Guess what: With that approach, what they’ll “come up with” is nothing.
That’s because headhunters (also known as executive recruiters or executive search consultants) are not in business to find you a job. Rather, they are in business to find great candidates for specific jobs for their clients – the hiring companies.
The difference sounds subtle but is enormously important.
Recruiters have a set of specifications, the requirements that the client company has provided. Good, top-level recruiters get involved in shaping those specs, and they provide expert advice on what the employer can realistically expect to find (and at what price) in the market.
But recruiters are not paid to be your career consultant or coach. They are not invested in you and therefore not highly motivated to help you adjust your resume or your message to help you fit a job posting. Rather, they’ll continue looking to find candidates (ideally, passive candidates) who clearly have what the employer wants.

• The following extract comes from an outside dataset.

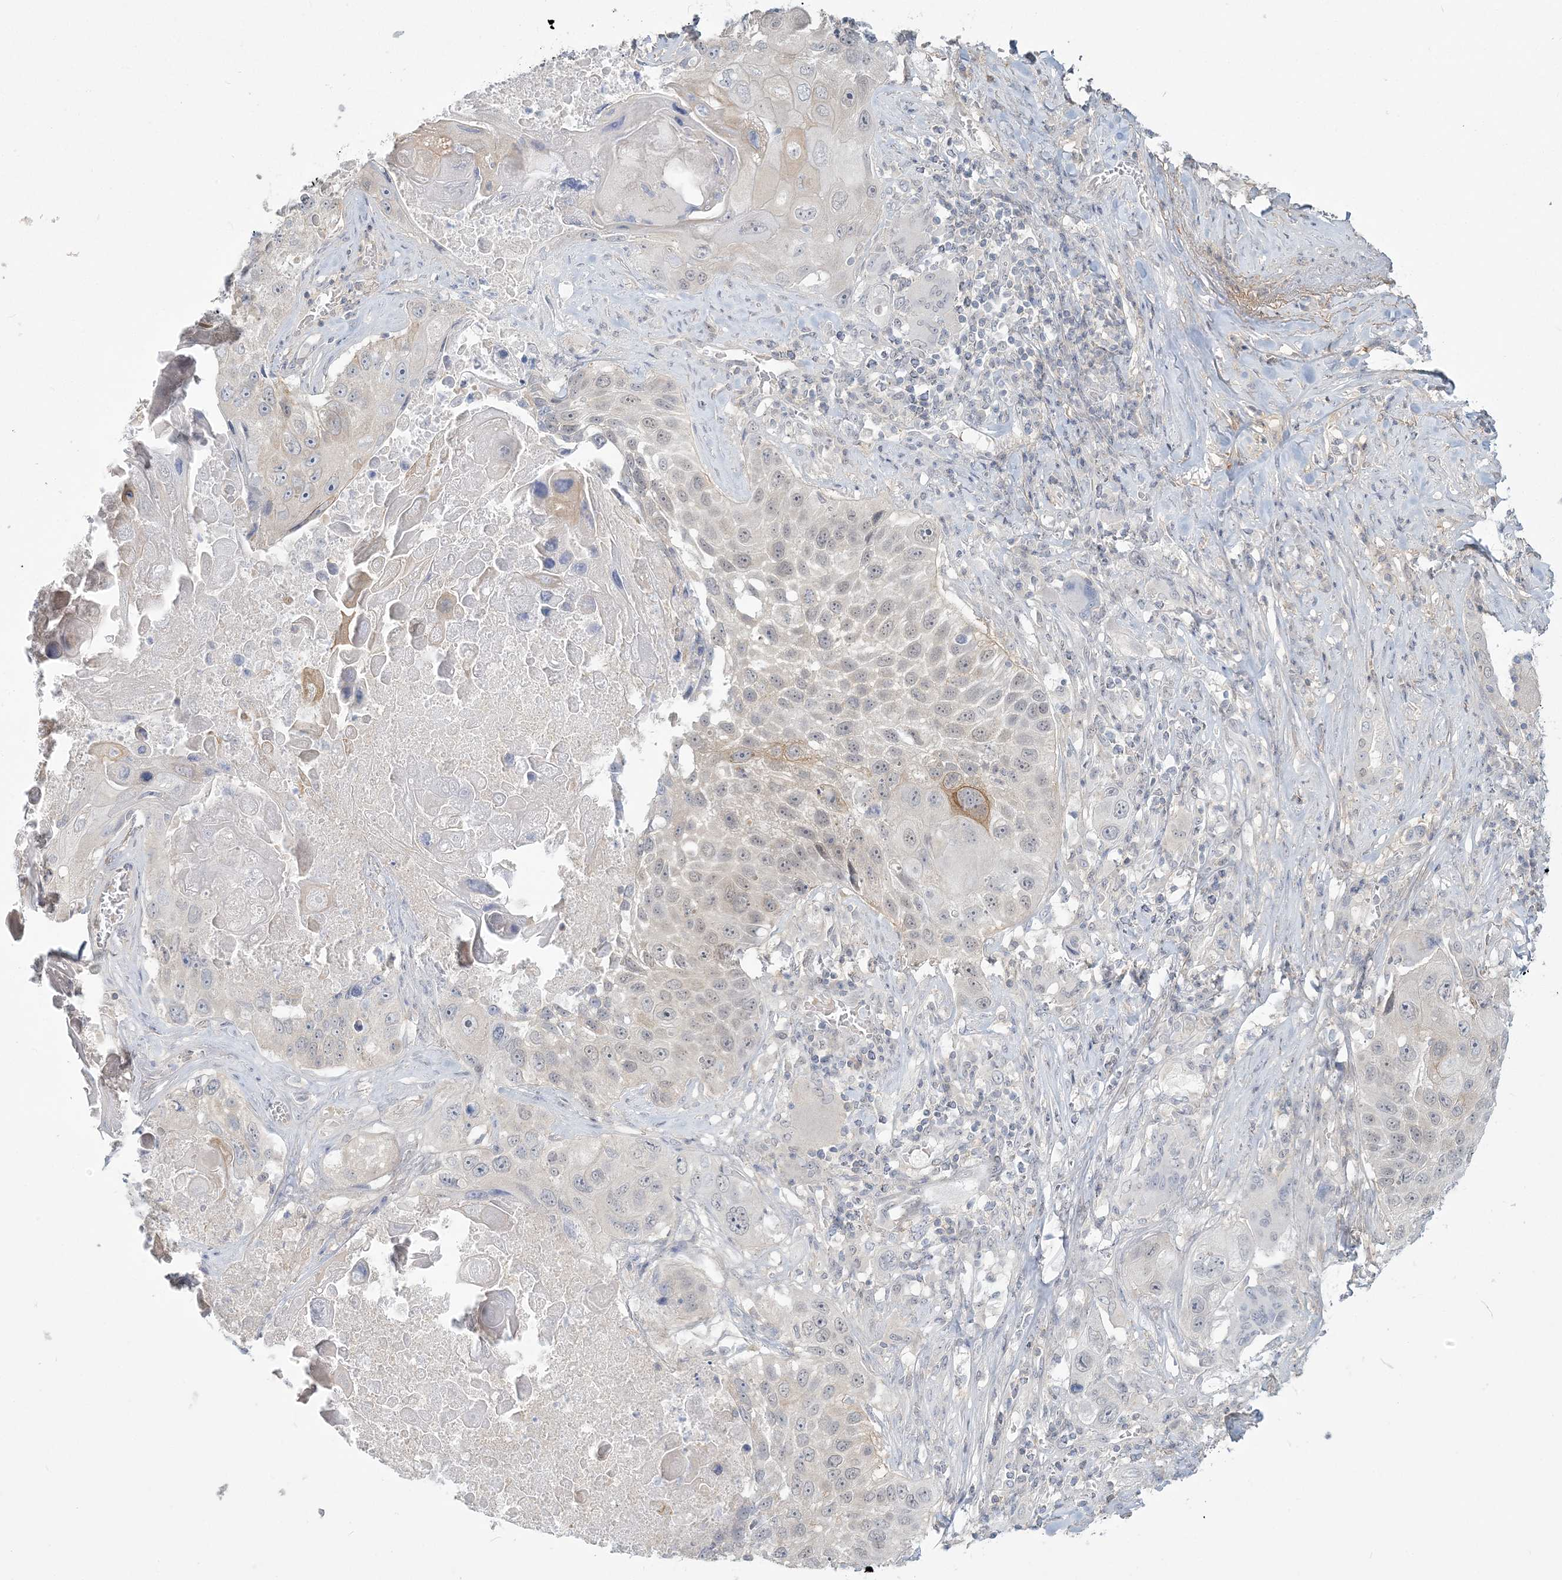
{"staining": {"intensity": "moderate", "quantity": "<25%", "location": "cytoplasmic/membranous"}, "tissue": "lung cancer", "cell_type": "Tumor cells", "image_type": "cancer", "snomed": [{"axis": "morphology", "description": "Squamous cell carcinoma, NOS"}, {"axis": "topography", "description": "Lung"}], "caption": "IHC micrograph of lung cancer stained for a protein (brown), which displays low levels of moderate cytoplasmic/membranous staining in approximately <25% of tumor cells.", "gene": "ANKS1A", "patient": {"sex": "male", "age": 61}}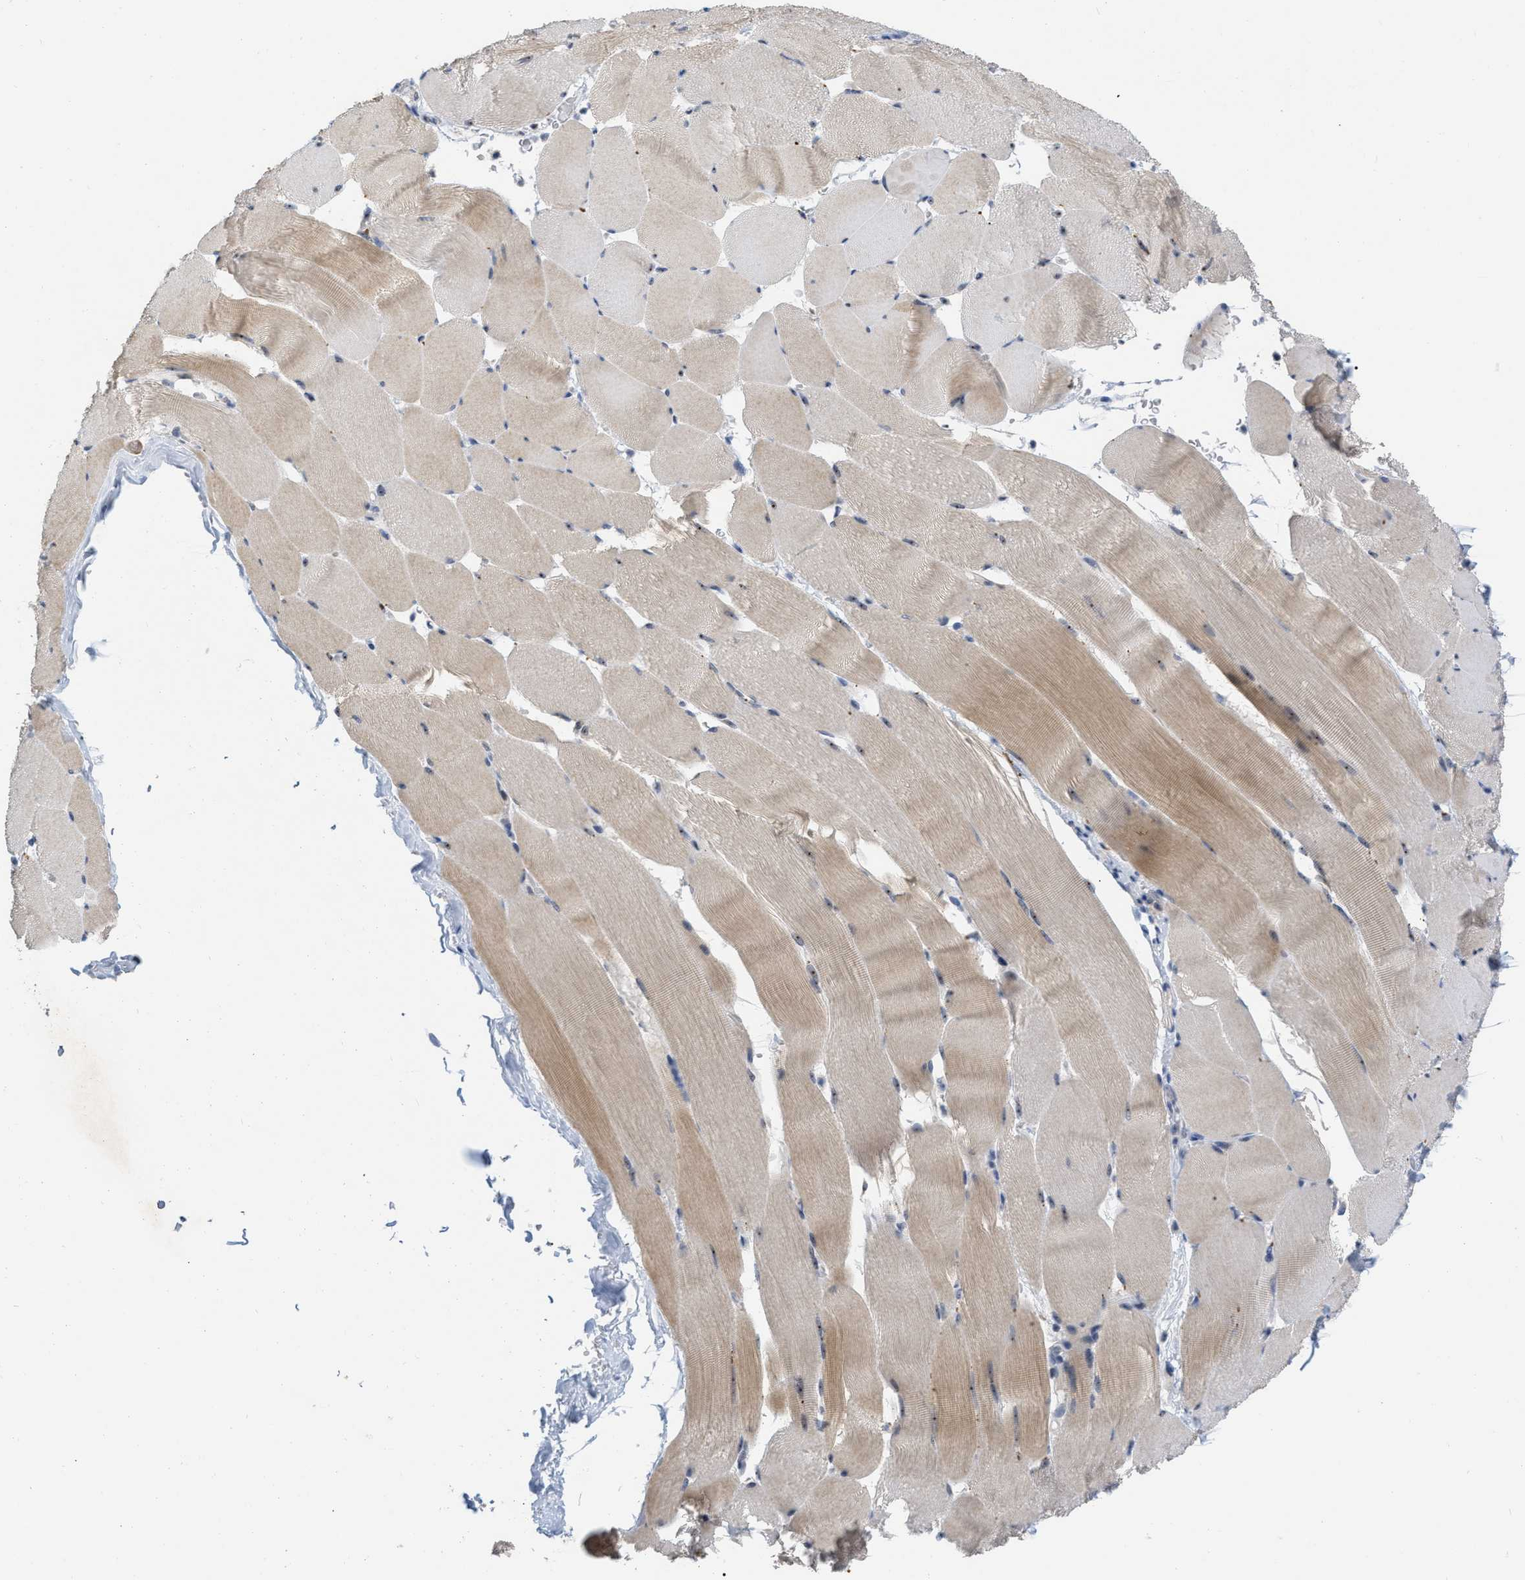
{"staining": {"intensity": "weak", "quantity": "25%-75%", "location": "cytoplasmic/membranous,nuclear"}, "tissue": "skeletal muscle", "cell_type": "Myocytes", "image_type": "normal", "snomed": [{"axis": "morphology", "description": "Normal tissue, NOS"}, {"axis": "topography", "description": "Skeletal muscle"}], "caption": "Immunohistochemical staining of unremarkable human skeletal muscle reveals weak cytoplasmic/membranous,nuclear protein positivity in about 25%-75% of myocytes. Using DAB (3,3'-diaminobenzidine) (brown) and hematoxylin (blue) stains, captured at high magnification using brightfield microscopy.", "gene": "ELAC2", "patient": {"sex": "male", "age": 62}}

As an executive job seeker, you need to understand that the recruiter doesn’t work for you and is fishing in a well-stocked executive pool. He or she can afford to “throw back” any fish that are not ideal.
This is a tough message for some executives who are accustomed to being highly valued.
My advice? Shrug it off and move on. Don’t take it personally, don’t expect recruiters to conduct your job search for you, and don’t rely on them as your only source for job opportunities. They, too, are just one “fish” in a sea of opportunities!